Jirgl geht es nicht um eine Versöhnungsperspektive, ja er meint sogar, dass man sich vor „Versöhnung“ hüten solle, sie stelle nur die andere Seite der Aufrechnung dar.

Auf die Frage, warum er den Roman über Flucht und Vertreibung gerade jetzt veröffentlicht habe, erwähnte Jirgl sein Gespräch mit dem britischen Schriftsteller Nicholas Shakespeare, das für ihn als Auslöser gewirkt habe. Shakespeare habe ihn gefragt, warum es so wenige Familienromane deutscher Autoren aus Jirgls Generation gebe. Reinhard Jirgl beschloss daraufhin, aus seinem ursprünglich als Erzählung konzipierten Text einen Roman zu machen.

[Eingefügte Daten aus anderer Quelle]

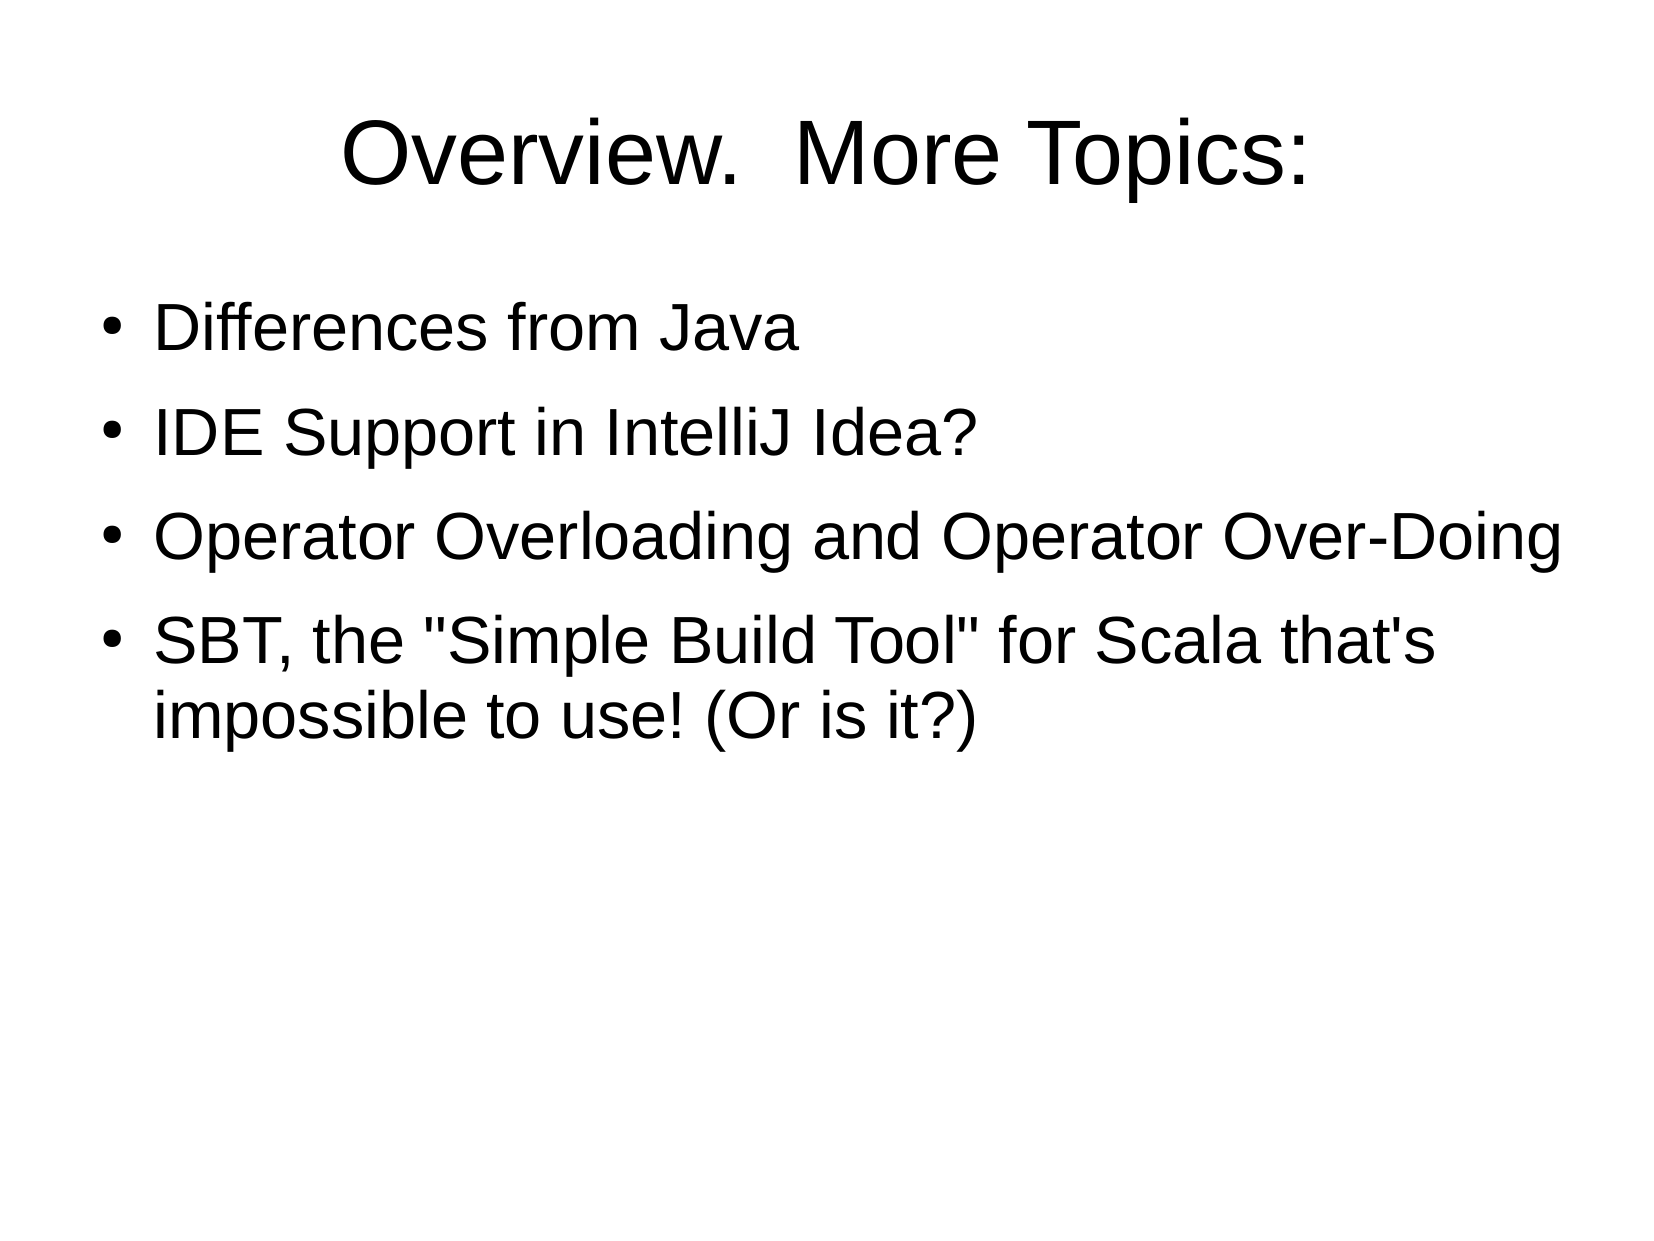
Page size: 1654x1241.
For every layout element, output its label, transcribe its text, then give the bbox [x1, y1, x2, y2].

list Differences from Java IDE Support in IntelliJ Idea? Operator Overloading and Operator Over-Doing SBT, the "Simple Build Tool" for Scala that's impossible to use! (Or is it?) [82, 290, 1571, 1010]
title Overview. More Topics: [82, 49, 1571, 257]
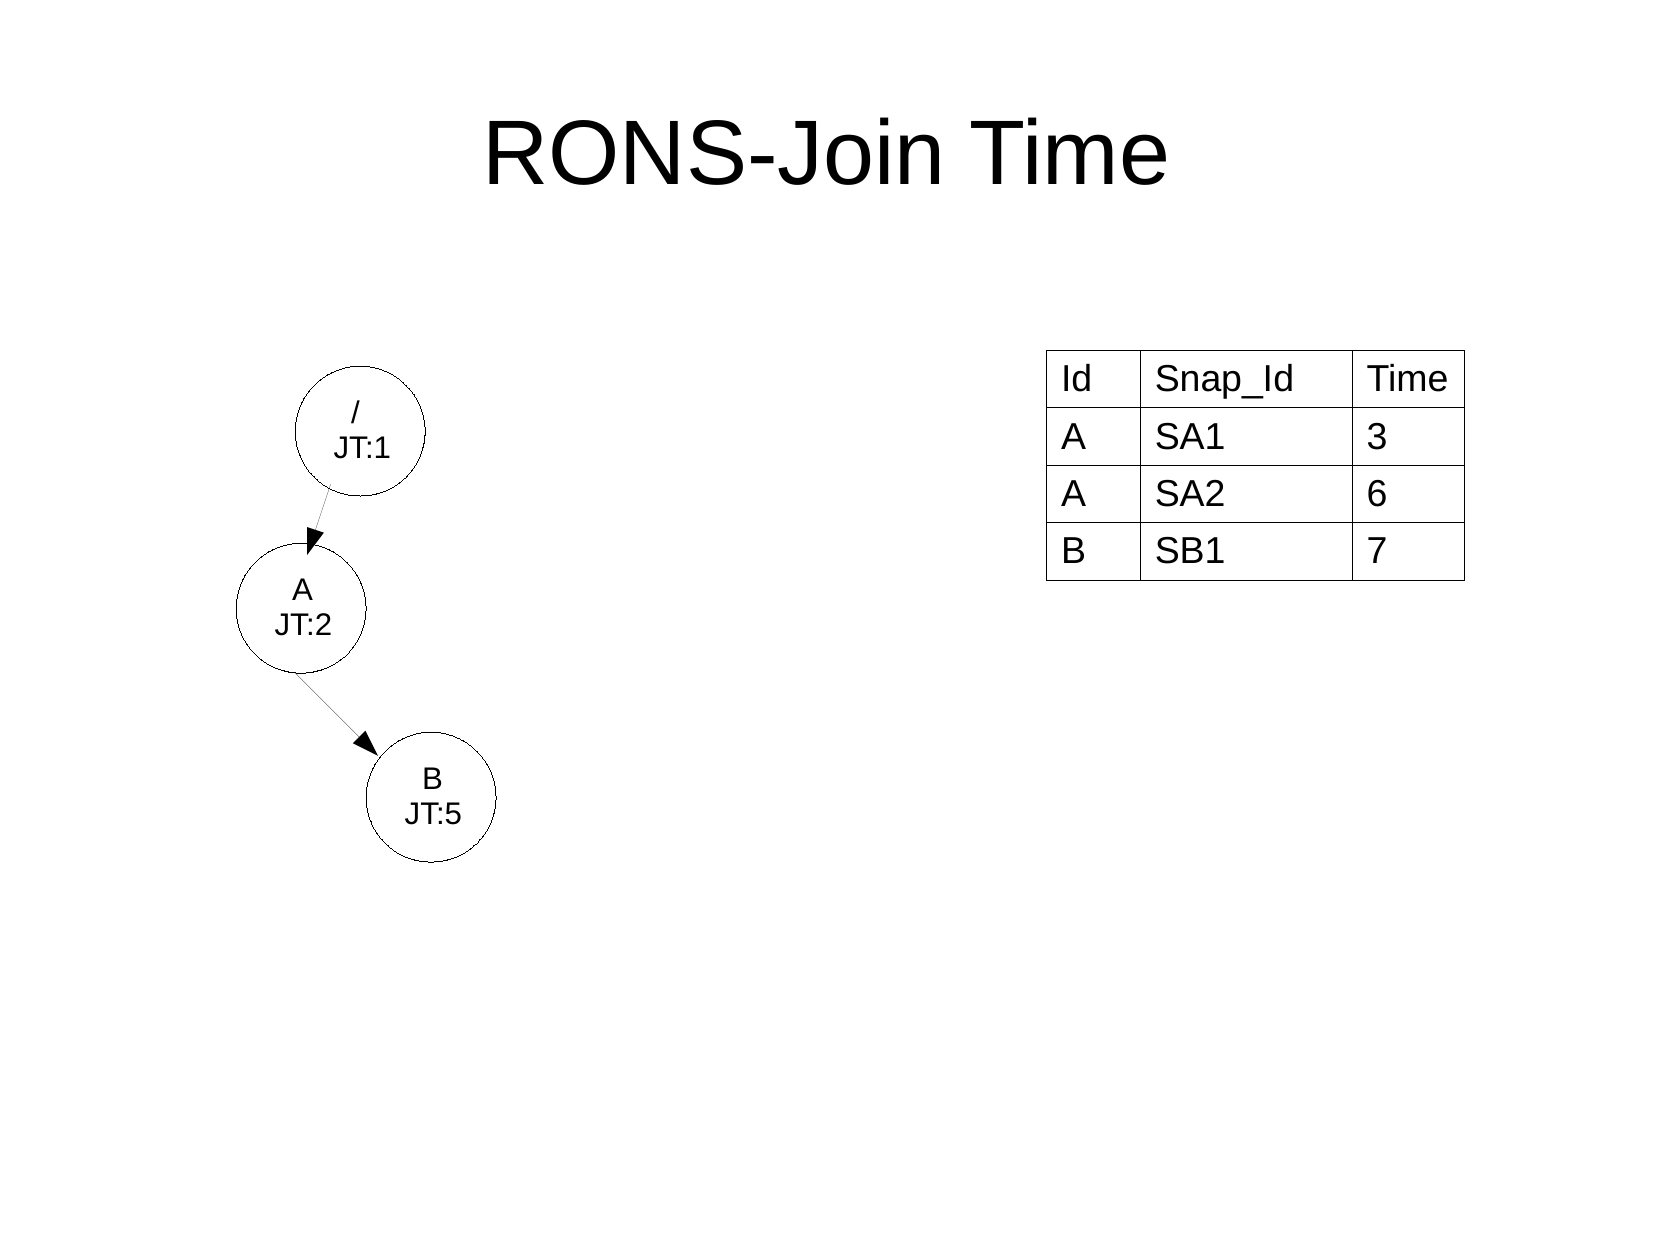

Jirgl reagierte abweisend auf die Frage, ob er denn Komotau schon einmal besucht habe. Während der Arbeit an seinem Roman habe er sich bewusst nicht mit dessen realen Schauplätzen oder den historischen Umständen befasst. Erst nach Vollendung seines Werks beschäftigte er sich ausgiebig mit der neueren geschichtswissenschaftlichen Literatur über die Sudetendeutschen. Abschließend gefragt nach seinem Interesse an der Herkunftsregion seiner eigenen Familie, grenzte Jirgl sich deutlich von anderen Nachkommen Sudetendeutscher ab, die sich demonstrativ auf Spurensuche in „ihre Heimat“ begeben.

Reinhard Jirgl: Die Unvollendeten. Geb., 256 S. München/Wien: Hanser, 2003. ISBN 3-446-20271-4.